In his cutting and his pasting one sees the debt he owes to the late Howard Mehring. His triangles and circles recall Kenneth Noland's. Gilliam has never tried to break away from the nourishing traditions of Washingtonian abstraction. Instead he has extended them, and added to them boldly. He still paints in series, as he used to do for his Jefferson Place shows. His raked surfaces are richer now, his colors may have deepened, but the battle that one senses at his paintings' core is anything but new.
It is a struggle between opposites, between chaos and control, between the intuitively improvised and the predetermined. In every picture here, one can find the circles, the triangles and squares of Washington Color Painting--and of L'Enfant's city plan. These shapes are never sloppy, their arcs are compass-clean, their right angles are true, but all of them are countered by a freedom, an abandon, that takes the breath away. Geometry, for Gilliam, is what melody was for John Coltrane, something to be stretched, cracked or contradicted. The rigorous in Gilliam's art is always, and amazingly, balanced by the passionate, the played-by-ear, the free.
His show has been installed in four discrete parts: In the Corcoran's rotunda, Gilliam has installed a circle-stating, circle-breaking, 13-panel work, painted for this show, which he has titled "Rondo." Next come four fine paintings from the 1980 series Gilliam calls "Chasers." Each "Chaser" in the series has an arc at upper right that is balanced by a rectangle that floats at upper left, and each one has been stretched on a nine-sided support. Then come the "Vertical 'D's' " of 1982, a 21-painting cycle of tall rectangles, each six feet high, each notched, at lower right, by a D-shaped form of metal fired with enamel. The exhibition ends in grandeur with huge pictures from 1981. He calls them "Red and Black."
All the paintings at the Corcoran--and the new works he calls "Z's," now at Middendorf/Lane (2009 Columbia Rd. NW)--are hugely energetic. No earlier Color Painter ever managed to come up with surfaces so sculptural or with layered colors so constantly surprising. Gilliam's pinks could not be hotter, his greens could not be leafier, his deep blues and blacks recall the midnight sky.
In their multiple allusions, too, these complex works transcend, and at times demolish, the minimalist esthetic in vogue in the '60s. All the abstract paintings hanging at the Corcoran, except perhaps the "Chasers," hint at figuration.
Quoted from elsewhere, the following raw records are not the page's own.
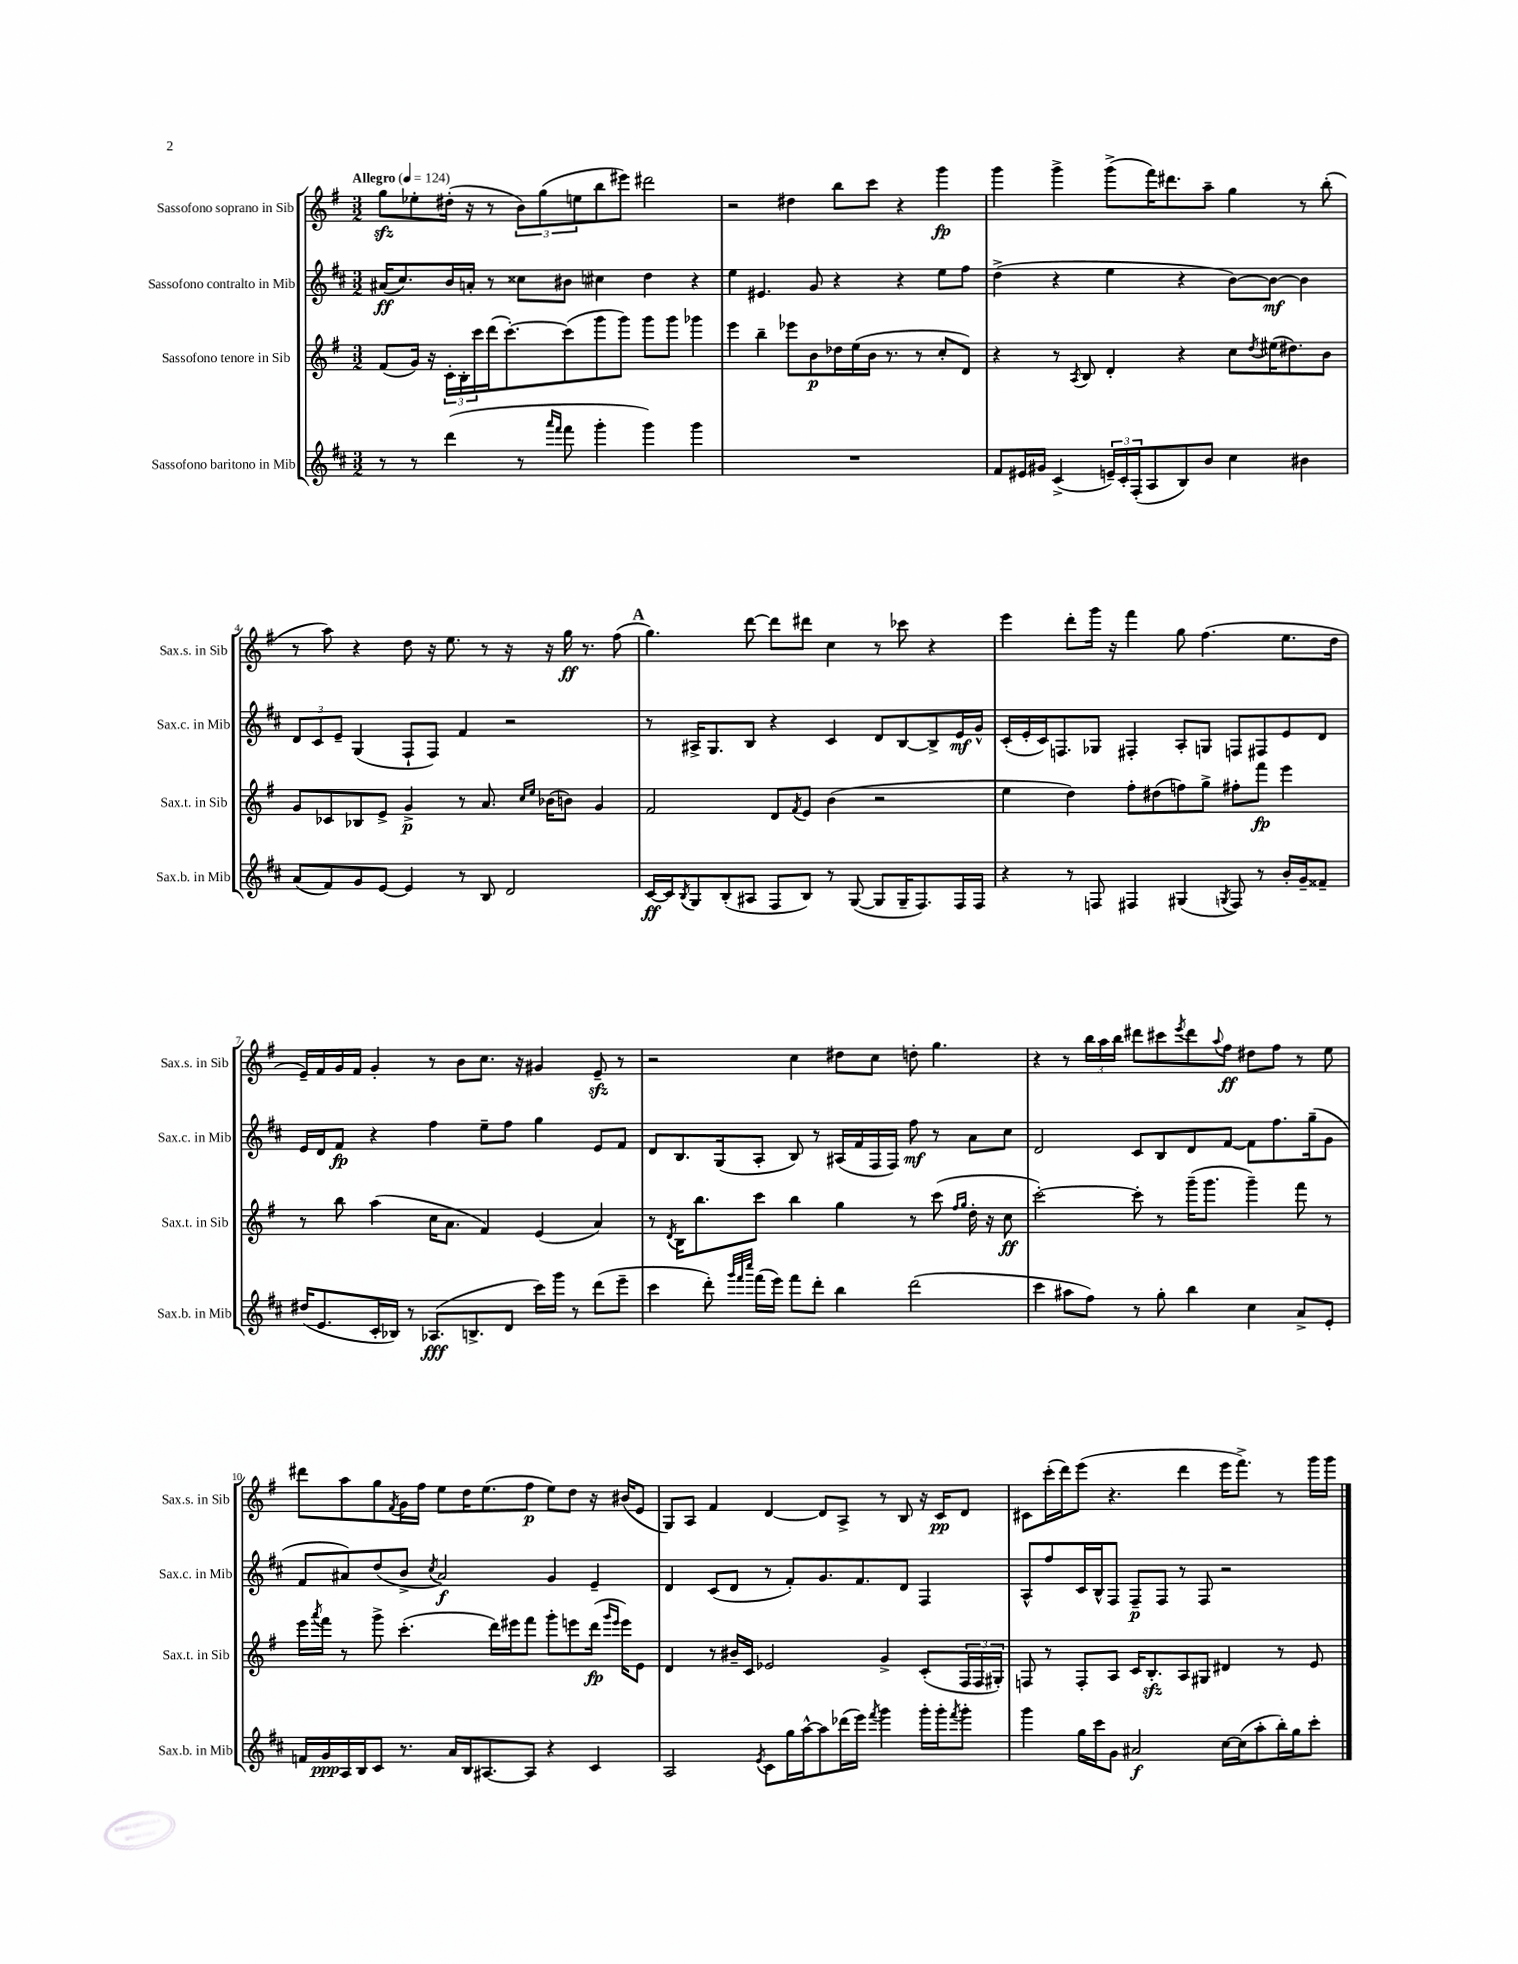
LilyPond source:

<<
\new StaffGroup <<
\new Staff = "s0" \with { instrumentName = "Sassofono soprano in Sib" shortInstrumentName = "Sax.s. in Sib" } {
    \clef treble \key g \major \numericTimeSignature \time 3/2 \tempo "Allegro" 4 = 124
    g''8\sfz ees''8-. dis''16-.( r16 r8 \tuplet 3/2 { b'8) g''8( e''8 } b''8 eis'''8) dis'''2 |
    r2 dis''4 b''8 c'''8 r4 g'''4\fp |
    g'''4 g'''4-> g'''8->( fis'''16) dis'''8. a''8-- g''4 r8 b''8-.( |
    r8 a''8) r4 d''8 r16 e''8. r8 r16 r16 g''16\ff r8. fis''8( |
    \mark \markup { \bold "A" } g''4.) d'''8~ d'''8 dis'''8 c''4 r8 ces'''8 r4 |
    e'''4 d'''8-. g'''16 r16 fis'''4 g''8 fis''4.( e''8. d''16 |
    e'16--) fis'16 g'16 fis'16 g'4-. r8 b'8 c''8. r16 gis'4 e'8--\sfz r8 |
    r2 c''4 dis''8 c''8 d''8-. g''4. |
    r4 r8 \tuplet 3/2 { b''16 a''16 b''16 } dis'''8 cis'''8 \acciaccatura { e'''8 } dis'''8 \appoggiatura { a''8 } fis''8\ff dis''8 fis''8 r8 e''8 |
    dis'''8 a''8 g''8 \acciaccatura { fis'8 } g'16 fis''16 e''8 d''16 e''8.( fis''8\p e''8) d''8 r16 bis'16( e'8 |
    g8) a8 fis'4 d'4~ d'8 a8-> r8 b8 r16 c'16\pp d'8 |
    cis'8 c'''16-.( d'''16) e'''8( r4. d'''4 e'''16 fis'''8.->) r8 g'''16 g'''16 \bar "|." |
}
\new Staff = "s1" \with { instrumentName = "Sassofono contralto in Mib" shortInstrumentName = "Sax.c. in Mib" } {
    \clef treble \key d \major \numericTimeSignature \time 3/2
    ais'16\ff( cis''8.) b'16 a'16-. r8 cisis''8 bis'8 cis''4 d''4 r4 |
    e''4 eis'4. g'8 r4 r4 e''8 fis''8 |
    d''4->( r4 e''4 r4 b'8~) b'8~\mf b'4 |
    \tuplet 3/2 { d'8 cis'8 e'8-- } g4( fis8-! fis8) fis'4 r2 |
    \mark \markup { \bold "A" } r8 ais16-> g8. b8 r4 cis'4 d'8 b8~ b8-> e'16\mf g'16-^ |
    cis'16-.( e'16-. cis'16) f8. ges8 fis4-. a8-. g8 f8 fis8 e'8 d'8 |
    e'16 d'16 fis'8\fp r4 fis''4 e''8-- fis''8 g''4 e'8 fis'8 |
    d'8 b8. g16( a8-. b8) r8 ais16( fis'16 fis16 fis16) fis''8\mf r8 a'8 cis''8 |
    d'2 cis'8 b8 d'8 fis'8~ fis'8 fis''8. g''16--( g'8 |
    fis'8 ais'8) d''8( b'8-> \acciaccatura { cis''8 } ais'2\f) g'4 e'4-- |
    d'4 cis'8( d'8 r8 fis'8-.) g'8. fis'8. d'8 fis4 |
    a8-^ fis''8 cis'16 b16-^ fis8 fis8--\p fis8 r8 fis8 r2 \bar "|." |
}
\new Staff = "s2" \with { instrumentName = "Sassofono tenore in Sib" shortInstrumentName = "Sax.t. in Sib" } {
    \clef treble \key g \major \numericTimeSignature \time 3/2
    fis'8( g'16) r16 \tuplet 3/2 { c'16-. b16-. c'''16 } d'''16( c'''8.~-.) c'''8( g'''8 g'''8) g'''8 g'''8 ges'''4 |
    e'''4 b''4-- ees'''8 b'8\p des''16 e''16( b'16 r8. r8 c''8-. d'8) |
    r4 r8 \acciaccatura { a8 } b8 d'4-. r4 c''8 \acciaccatura { d''8 } eis''16( dis''8.) b'8 |
    g'8 ces'8 bes8 e'8-> g'4->\p r8 a'8. \grace { c''16 e''16 } bes'16( b'8) g'4 |
    \mark \markup { \bold "A" } fis'2 d'8 \acciaccatura { fis'8 } e'8 b'4( r2 |
    e''4 d''4) fis''8-. dis''8( f''8) g''8-> fis''8-. fis'''8\fp e'''4 |
    r8 b''8 a''4( c''16 a'8. fis'4) e'4( a'4) |
    r8 \acciaccatura { d'8 } b16 b''8. c'''8 b''4 g''4 r8 c'''8( \grace { fis''16 g''16 } d''16-. r16 c''8\ff |
    c'''2~-.) c'''8-. r8 g'''16--( g'''8. g'''4--) fis'''8 r8 |
    e'''16 \acciaccatura { a'''8 } fis'''16 r8 g'''8-> c'''4.-.( d'''16) eis'''16 fis'''8 g'''8-. e'''8 d'''16\fp( \grace { g'''16 e'''16 } e'''16) e'8 |
    d'4 r8 bis'16-- c'16 ees'2 g'4-> c'8-.( \tuplet 3/2 { fis16 fis16 gis16-.) } |
    f8 r8 f8-. a8 c'16 b8.-.\sfz a8 gis8 dis'4 r8 e'8 \bar "|." |
}
\new Staff = "s3" \with { instrumentName = "Sassofono baritono in Mib" shortInstrumentName = "Sax.b. in Mib" } {
    \clef treble \key d \major \numericTimeSignature \time 3/2
    r8 r8 d'''4( r8 \grace { a'''16 fis'''16 } fis'''8 g'''4-. g'''4) g'''4 |
    R1. |
    fis'8 eis'16 gis'16 cis'4->( \tuplet 3/2 { e'16--) cis'16-. fis16-.( } a8 b8) b'8 cis''4 bis'4 |
    a'8( fis'8) g'8 e'8~ e'4 r8 b8 d'2 |
    \mark \markup { \bold "A" } cis'16~\ff cis'16 \acciaccatura { b8 } g8 b8-.( ais8 fis8 b8) r8 g8~( g8 g16-- fis8.) fis16 fis16 |
    r4 r8 f8 fis4 gis4( \acciaccatura { g8 } fis8) r8 b'16-. g'16-- fisis'8-- |
    dis''16( e'8. cis'16-. bes16) r8 aes8.\fff( b8.-> d'8 cis'''16) g'''16 r8 d'''8( e'''8-- |
    cis'''4 d'''8-.) \grace { g'''32 fis'''32 cis''''32 } fis'''16( e'''16) fis'''8 d'''8-. b''4 d'''2( |
    cis'''4 ais''8 fis''8) r8 g''8-. b''4 cis''4 a'8-> e'8-. |
    f'16 g'16\ppp a16 b16 cis'8 r8. a'16 b16 ais8.~ ais8 r4 cis'4 |
    a2 \acciaccatura { e'8 } cis'8 g''16 a''16~-^ a''8 des'''16( e'''16) \acciaccatura { fis'''8 } g'''4 g'''16-. g'''16-. \acciaccatura { fis'''8 } g'''8-. |
    g'''4 g''16 cis'''16 g'8 ais'2\f cis''16~ cis''16( a''8-. b''16-.) g''16 cis'''8-. \bar "|." |
}
>>
>>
One does not have to stretch to see hot suns and ringed planets floating there in deep blue space behind the flying shards of color that activate his "Rondo." The human-scaled "Vertical 'D's' " stand there on their jutting feet like so many saints in a Byzantine mosaic. And their details--their open squares, their Suprematist voids and arcs, and that Braque-like bird--suggest a whole history of art.
This sense of complex content, of half-concealed story, is strongest in the "Red and Black" series. These big pictures feel like skyscapes or landscapes. One of them, called "Elm," comes complete with trunk and leaves and, half-seen through its branches, the hugeness of the sky. "The Arc Maker I and II" seems to be, like "Rondo," a picture about outer space. Gilliam's reds and blacks are more than colors, they are signs--for blood and death, for fire and for soil.
"Gilliam seems fully to express the passionate, accretive, richly layered aesthetic avant-garde impulses of our time, and moreover to synthesize traditional American abstraction and a distinctively black American chromatic dynamism," writes the Corcoran's Jane Livingston. They hint at more besides, at plants and orbs and city streets, at pyramids and flight. But it is, beyond their fullness, their rightness one remembers most.
The Gilliam exhibit is the latest in an admirable series, "Modern Painters at the Corcoran," sponsored since 1977 by the SCM Corp. Yes, the Gilliam we meet in this splendid show is indeed a world-class painter working at full stride. For those who've watched him grow that is no surprise.